You write about echoes of eugenics in current discussion of genomes. Could you expand?

It’s been nearly a century since the high tide of American eugenics, with its visions of breeding the “best” Americans for the good of the gene pool, and of sterilising the unfit. It’s critical to emphasise how far we have come, not least in our understanding of the basis of human heredity.

That said, historians like Nathaniel Comfort, Alexandra Minna Stern, and others have documented the continuities between the mainline era of eugenics and the present day. The context is radically different, but the idea of directed evolution is still around, and many themes persist. Among these are images of ideal families and children; the understanding of disability as a cost to society; the idealisation of intellect, and the avoidance of intellectual disability; and the existence of persuasion itself, a rhetoric that joins literary tactics to scientific authority. That rhetoric, both a century ago and today, is pervaded by metaphors of disability: rational control is opposed to “blind” nature.

You say that biotech raises questions about what kind of people we value. In what way?

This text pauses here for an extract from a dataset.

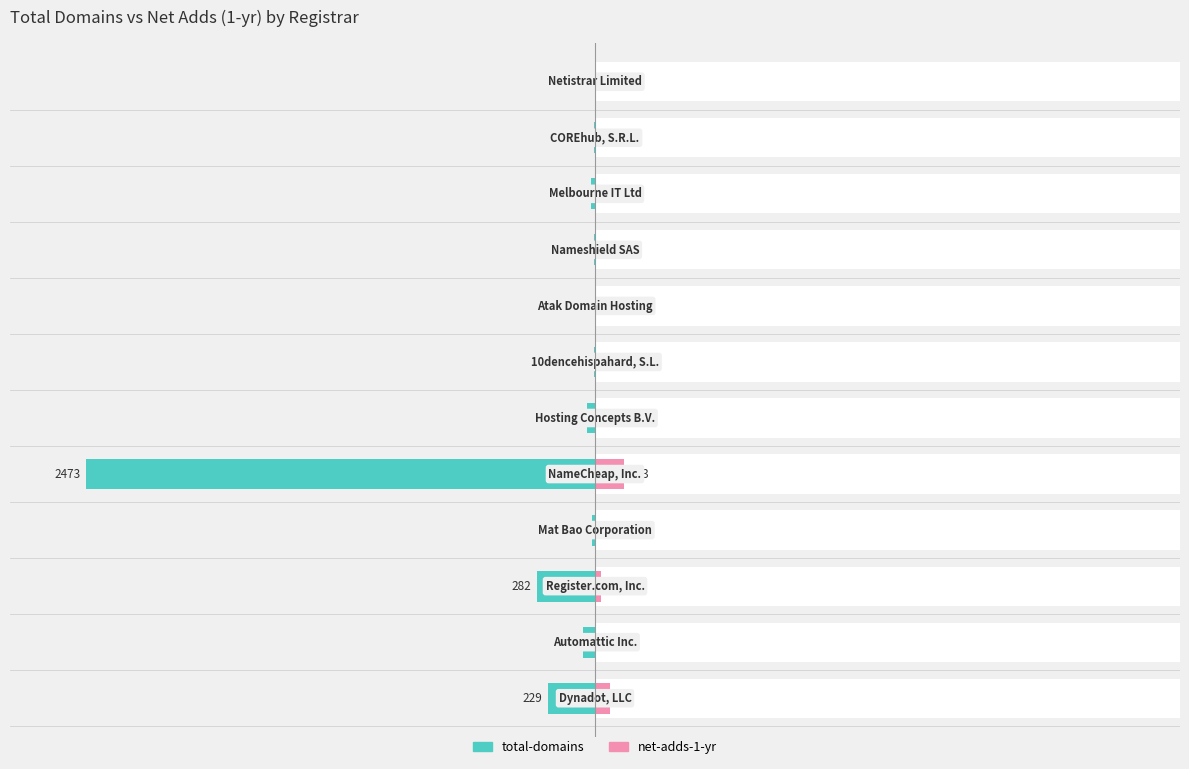

The value of total-domains at 2000 is -26. True or false?

False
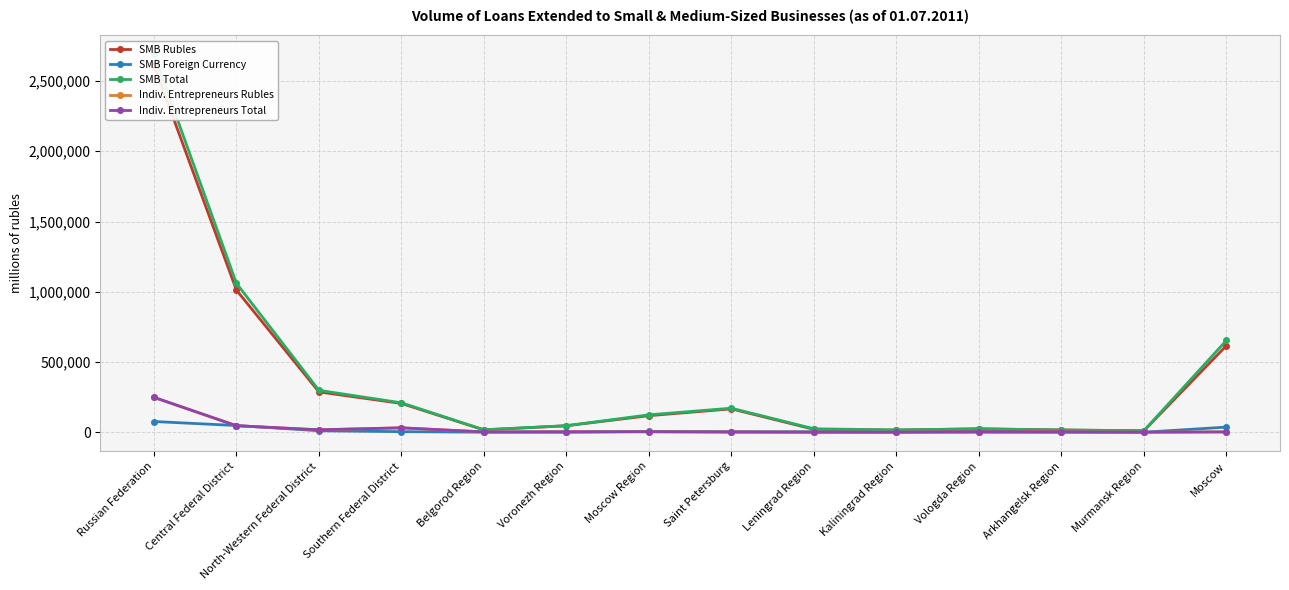

Between which two adjacent categories do Indiv. Entrepreneurs Total and SMB Foreign Currency first intersect?

Russian Federation and Central Federal District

Which biotechnologies we develop, which are profitable, which we sell, how we sell them: all reflect our assumptions about which sorts of bodies and minds we value, and which sorts we would collectively prefer to avoid or cure.

Fables and Futures begins with an epigraph: “Technology is neither good or bad, but it is never neutral.” It’s impossible to say that “biotechnology” is good or bad: like everything else - including disability itself - its meaning depends on context. But of course, biotechnology is part of that context, and it works in unpredictable ways. The ability to detect a condition prenatally can be at once useful and necessary in some cases, while contributing to stigma in others: for example, the very fact that a condition is avoidable means that parents can be considered morally obligated to avoid it (or blamed for failing to avoid it).

When you look at biomedical developments, are you optimistic?

Biomedicine is too vast, and the future too uncertain, for me to predict much, even to be optimistic or pessimistic. I see a great tension between the ideas of belonging and improvement, between an understanding of disability as a social and political identity, on the one hand, and as defect and abnormality on the other.

I do see a rapid movement towards the adoption of germline editing, which concerns me: even in the last few years, the consensus seems to be that germline editing is both desirable (as long as it’s safe) and inevitable. I think that a far broader and deeper conversation is required before we take this step as a species, and I think that conversation needs to include all of us, including people whose disabling conditions are invoked in support of the project. Understanding the way the conversation works now, the persuasion both subtle and less so, can help us to engage more fully with the issues involved.